───── DATA TO PROCESS ─────
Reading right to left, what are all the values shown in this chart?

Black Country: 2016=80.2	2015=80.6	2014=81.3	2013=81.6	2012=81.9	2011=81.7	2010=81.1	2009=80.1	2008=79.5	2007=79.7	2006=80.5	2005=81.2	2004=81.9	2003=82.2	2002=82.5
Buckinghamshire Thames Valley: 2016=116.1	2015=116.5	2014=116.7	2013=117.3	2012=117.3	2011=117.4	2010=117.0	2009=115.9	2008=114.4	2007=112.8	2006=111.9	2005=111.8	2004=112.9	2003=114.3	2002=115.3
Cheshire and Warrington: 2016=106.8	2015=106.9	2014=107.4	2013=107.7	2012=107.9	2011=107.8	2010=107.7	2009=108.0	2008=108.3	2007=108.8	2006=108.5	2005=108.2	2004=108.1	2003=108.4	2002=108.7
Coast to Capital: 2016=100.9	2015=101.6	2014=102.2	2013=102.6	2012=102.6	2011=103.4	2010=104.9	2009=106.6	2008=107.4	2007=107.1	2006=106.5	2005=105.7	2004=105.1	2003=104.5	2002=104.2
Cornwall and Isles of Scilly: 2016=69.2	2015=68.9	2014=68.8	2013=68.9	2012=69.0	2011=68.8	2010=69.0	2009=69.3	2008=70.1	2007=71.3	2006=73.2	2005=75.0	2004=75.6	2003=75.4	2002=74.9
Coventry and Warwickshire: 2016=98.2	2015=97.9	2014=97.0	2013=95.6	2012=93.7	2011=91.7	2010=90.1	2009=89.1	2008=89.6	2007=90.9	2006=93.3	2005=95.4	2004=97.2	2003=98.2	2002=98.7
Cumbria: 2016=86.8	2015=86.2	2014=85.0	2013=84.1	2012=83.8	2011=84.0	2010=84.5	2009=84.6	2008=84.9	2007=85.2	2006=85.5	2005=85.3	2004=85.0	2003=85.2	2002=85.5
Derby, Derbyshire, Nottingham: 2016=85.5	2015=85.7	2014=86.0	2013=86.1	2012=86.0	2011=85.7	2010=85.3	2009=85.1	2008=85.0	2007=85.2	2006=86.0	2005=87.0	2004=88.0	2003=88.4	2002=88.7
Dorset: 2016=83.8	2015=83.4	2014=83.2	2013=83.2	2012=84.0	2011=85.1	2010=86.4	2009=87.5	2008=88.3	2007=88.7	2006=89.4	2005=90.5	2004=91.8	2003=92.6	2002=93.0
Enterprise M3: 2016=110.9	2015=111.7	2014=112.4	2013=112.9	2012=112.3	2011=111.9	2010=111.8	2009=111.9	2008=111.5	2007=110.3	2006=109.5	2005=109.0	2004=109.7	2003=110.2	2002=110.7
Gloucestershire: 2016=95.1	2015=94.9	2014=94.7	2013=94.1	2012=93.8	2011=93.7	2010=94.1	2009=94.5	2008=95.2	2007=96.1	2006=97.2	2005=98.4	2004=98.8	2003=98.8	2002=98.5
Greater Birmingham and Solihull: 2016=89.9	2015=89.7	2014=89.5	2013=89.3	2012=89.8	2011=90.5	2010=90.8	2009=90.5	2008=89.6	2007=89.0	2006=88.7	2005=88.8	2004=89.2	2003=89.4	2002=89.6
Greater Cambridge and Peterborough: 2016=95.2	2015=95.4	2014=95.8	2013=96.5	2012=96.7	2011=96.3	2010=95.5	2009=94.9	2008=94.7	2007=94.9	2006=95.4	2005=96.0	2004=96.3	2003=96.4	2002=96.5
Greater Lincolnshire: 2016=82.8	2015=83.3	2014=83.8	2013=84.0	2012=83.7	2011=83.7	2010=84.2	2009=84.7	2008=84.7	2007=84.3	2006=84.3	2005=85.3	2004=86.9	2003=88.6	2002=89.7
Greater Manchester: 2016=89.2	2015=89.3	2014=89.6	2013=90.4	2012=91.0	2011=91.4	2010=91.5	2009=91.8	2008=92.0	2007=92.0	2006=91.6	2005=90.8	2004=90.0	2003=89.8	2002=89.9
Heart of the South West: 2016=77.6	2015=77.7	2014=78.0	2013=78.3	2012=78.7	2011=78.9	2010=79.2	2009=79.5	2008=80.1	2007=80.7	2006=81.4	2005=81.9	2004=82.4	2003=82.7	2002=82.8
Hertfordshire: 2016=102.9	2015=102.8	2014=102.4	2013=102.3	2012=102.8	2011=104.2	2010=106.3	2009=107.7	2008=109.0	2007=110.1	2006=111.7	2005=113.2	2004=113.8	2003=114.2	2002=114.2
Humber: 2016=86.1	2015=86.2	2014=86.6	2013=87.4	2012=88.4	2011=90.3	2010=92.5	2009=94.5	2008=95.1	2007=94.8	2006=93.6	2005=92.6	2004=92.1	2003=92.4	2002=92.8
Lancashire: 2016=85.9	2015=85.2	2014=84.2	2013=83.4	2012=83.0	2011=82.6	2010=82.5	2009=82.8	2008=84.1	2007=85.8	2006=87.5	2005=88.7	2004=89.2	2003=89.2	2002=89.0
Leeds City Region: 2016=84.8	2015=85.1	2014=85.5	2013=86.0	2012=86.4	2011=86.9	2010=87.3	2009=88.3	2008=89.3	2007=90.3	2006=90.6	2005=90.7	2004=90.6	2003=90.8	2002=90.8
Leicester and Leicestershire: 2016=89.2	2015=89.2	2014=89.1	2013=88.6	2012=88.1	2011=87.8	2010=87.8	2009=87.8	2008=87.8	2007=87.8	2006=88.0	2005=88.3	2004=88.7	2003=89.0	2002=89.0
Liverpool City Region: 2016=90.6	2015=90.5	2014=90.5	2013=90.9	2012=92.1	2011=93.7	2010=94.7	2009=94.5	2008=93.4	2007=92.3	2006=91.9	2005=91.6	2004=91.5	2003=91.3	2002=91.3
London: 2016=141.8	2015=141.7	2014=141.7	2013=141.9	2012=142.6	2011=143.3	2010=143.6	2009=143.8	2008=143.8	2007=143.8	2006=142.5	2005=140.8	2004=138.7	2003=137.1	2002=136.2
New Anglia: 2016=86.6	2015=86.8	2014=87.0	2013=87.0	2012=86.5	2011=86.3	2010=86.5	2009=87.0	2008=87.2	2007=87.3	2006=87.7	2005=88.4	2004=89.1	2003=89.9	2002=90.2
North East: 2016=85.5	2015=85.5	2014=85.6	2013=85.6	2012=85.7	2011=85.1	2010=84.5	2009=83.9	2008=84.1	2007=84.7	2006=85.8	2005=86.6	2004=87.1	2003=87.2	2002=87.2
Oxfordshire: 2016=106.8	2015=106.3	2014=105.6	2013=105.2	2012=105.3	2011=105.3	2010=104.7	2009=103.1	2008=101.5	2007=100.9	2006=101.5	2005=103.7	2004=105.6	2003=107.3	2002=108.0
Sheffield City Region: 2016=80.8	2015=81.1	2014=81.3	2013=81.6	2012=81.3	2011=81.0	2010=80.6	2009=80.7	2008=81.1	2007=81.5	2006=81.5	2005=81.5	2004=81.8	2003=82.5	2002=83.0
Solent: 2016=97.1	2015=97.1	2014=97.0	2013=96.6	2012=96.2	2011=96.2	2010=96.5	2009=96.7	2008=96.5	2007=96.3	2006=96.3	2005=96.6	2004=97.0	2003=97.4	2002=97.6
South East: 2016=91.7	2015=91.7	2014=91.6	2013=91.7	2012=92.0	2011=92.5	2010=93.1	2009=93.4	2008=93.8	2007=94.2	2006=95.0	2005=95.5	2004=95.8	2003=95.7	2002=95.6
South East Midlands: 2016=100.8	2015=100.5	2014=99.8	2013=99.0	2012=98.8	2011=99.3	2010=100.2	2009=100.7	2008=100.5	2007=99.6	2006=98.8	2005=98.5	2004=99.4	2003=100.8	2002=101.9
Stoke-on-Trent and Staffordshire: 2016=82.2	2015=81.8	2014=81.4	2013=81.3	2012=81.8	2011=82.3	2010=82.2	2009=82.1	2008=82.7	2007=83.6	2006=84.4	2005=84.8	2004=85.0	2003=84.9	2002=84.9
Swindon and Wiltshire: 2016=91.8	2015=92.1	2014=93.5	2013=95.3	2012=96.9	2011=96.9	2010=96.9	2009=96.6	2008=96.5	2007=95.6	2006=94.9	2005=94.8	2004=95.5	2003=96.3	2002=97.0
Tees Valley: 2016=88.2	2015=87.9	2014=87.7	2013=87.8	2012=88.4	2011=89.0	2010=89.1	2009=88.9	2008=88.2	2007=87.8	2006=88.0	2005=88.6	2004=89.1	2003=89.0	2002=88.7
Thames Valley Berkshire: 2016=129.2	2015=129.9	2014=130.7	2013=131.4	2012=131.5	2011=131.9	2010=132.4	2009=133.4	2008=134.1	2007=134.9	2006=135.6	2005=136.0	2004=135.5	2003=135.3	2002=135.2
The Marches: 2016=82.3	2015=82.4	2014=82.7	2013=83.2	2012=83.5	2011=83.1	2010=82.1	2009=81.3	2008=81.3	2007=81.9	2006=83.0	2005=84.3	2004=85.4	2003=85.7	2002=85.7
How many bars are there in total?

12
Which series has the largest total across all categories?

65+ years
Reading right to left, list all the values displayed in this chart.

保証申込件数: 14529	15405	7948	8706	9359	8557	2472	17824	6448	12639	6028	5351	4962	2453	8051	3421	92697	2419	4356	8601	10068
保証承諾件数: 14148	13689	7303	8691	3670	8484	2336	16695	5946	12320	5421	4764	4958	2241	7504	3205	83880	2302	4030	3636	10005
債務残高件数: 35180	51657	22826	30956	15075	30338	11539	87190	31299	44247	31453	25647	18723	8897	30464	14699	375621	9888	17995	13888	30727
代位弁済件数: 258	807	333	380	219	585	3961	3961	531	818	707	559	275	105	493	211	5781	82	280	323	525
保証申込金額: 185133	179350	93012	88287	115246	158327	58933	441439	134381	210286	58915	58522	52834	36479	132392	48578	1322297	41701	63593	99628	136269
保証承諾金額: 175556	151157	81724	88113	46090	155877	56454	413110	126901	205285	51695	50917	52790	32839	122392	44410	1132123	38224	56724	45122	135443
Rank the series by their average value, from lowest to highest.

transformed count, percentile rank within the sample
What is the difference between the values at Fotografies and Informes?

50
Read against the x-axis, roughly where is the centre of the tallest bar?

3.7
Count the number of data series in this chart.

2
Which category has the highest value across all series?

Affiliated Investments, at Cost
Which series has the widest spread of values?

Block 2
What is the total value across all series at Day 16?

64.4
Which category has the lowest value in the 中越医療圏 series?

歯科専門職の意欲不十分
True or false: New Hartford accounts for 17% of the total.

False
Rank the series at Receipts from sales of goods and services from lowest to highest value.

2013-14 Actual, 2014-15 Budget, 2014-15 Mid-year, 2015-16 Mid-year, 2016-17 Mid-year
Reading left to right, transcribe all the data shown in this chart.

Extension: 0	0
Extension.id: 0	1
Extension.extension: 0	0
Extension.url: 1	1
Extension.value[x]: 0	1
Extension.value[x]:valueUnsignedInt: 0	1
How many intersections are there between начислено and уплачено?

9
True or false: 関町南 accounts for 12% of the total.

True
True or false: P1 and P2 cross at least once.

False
─────
[WHAT THE EXERCISE ASKS] Locate each line in the material above that contains the word "between", and copy every such line in full.

[ANSWER BOX]
What is the difference between the values at Fotografies and Informes?
How many intersections are there between начислено and уплачено?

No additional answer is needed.